Europa hatte in seiner Geschichte viele Kriege und wurde danach wieder aufgebaut. Viele sind weggegangen, aber die meisten sind geblieben. Europa hat sich seine Werte geschaffen, die sollen auch Bestand haben. Leute, die Hilfe benötigen, sollen sie auch bekommen. Daran besteht kein Zweifel. Unruhestifter braucht man jedoch nicht. Ich bin als Ungar nach Österreich gegangen und habe mich anpassen müssen. Dann bin ich nach Italien gewechselt und habe mich angepasst an eine neue Kultur, Mentalität und Sprache.

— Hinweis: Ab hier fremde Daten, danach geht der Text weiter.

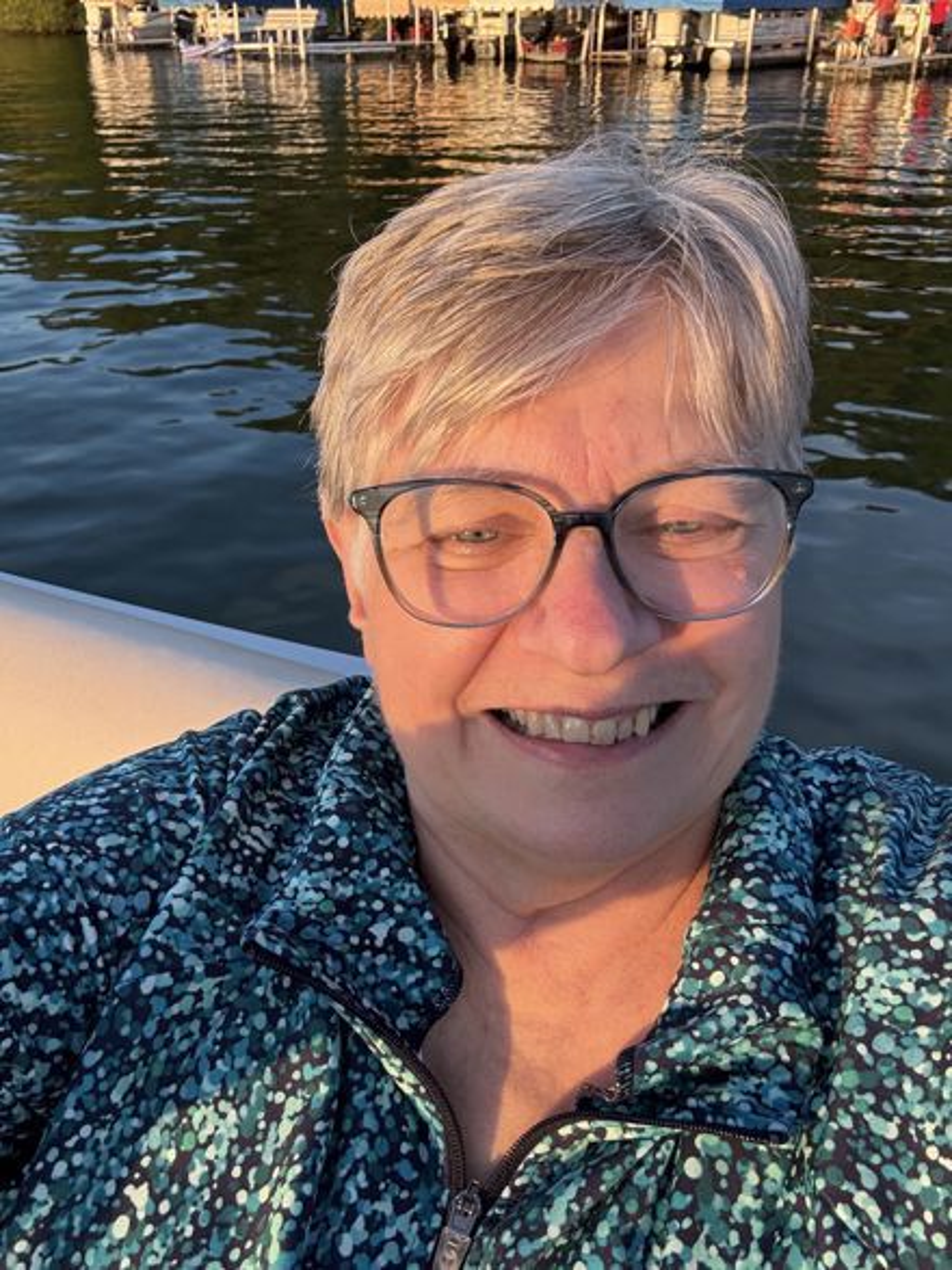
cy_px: 635
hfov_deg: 46.8
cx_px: 476
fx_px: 1100
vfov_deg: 60.0
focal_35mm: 30
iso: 25
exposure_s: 1/192
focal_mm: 2.69
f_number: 1.9
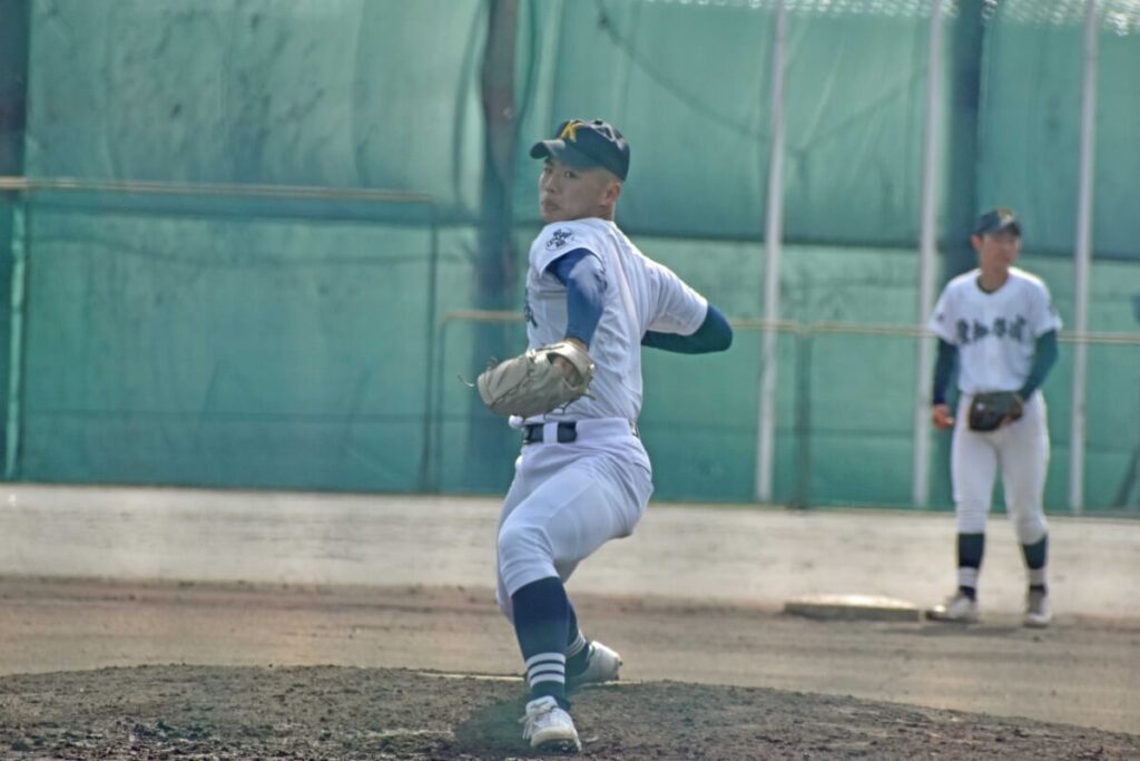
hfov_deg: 6.2
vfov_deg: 4.2
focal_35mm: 330
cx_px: 570
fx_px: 10451
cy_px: 380
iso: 800
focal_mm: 220
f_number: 7.1
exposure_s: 1/2000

Werden Sie von Ihren Kollegen aufgrund Ihrer Wurzeln so knapp vor dem Ungarn-Spiel oft befragt?

Nein. Teamchef Marcel Koller stellt uns auf die Ungarn ein.

Die Karriere

Der gebürtige Ungar kam mit 14 Jahren nach Österreich in die Nachwuchs-Abteilung von Rapid. Von 2002 bis 2006 absolvierte er für die Hütteldorfer 81 Spiele, ehe er zu SSC Napoli wechselte. Nach den Stationen Atalanta Bergamo und Bologna versucht er seit Sommer 2015 sein Glück in der Deutschen Bundesliga bei Darmstadt. Für Österreich hat er 41 Länderspiele bestritten und zwei Tore erzielt. In Frankreich nimmt Garics an seiner zweiten Europameisterschaft teil.

Der Kosmopolit

Garics wuchs in Szombathely auf und zog mit 14 Jahren nach Wien. Er fühlt sich als Ungar, Österreicher – und Italiener. Der 32-Jährige ist mit Irene verheiratet. Nach der Karriere wollen sie in Bologna leben.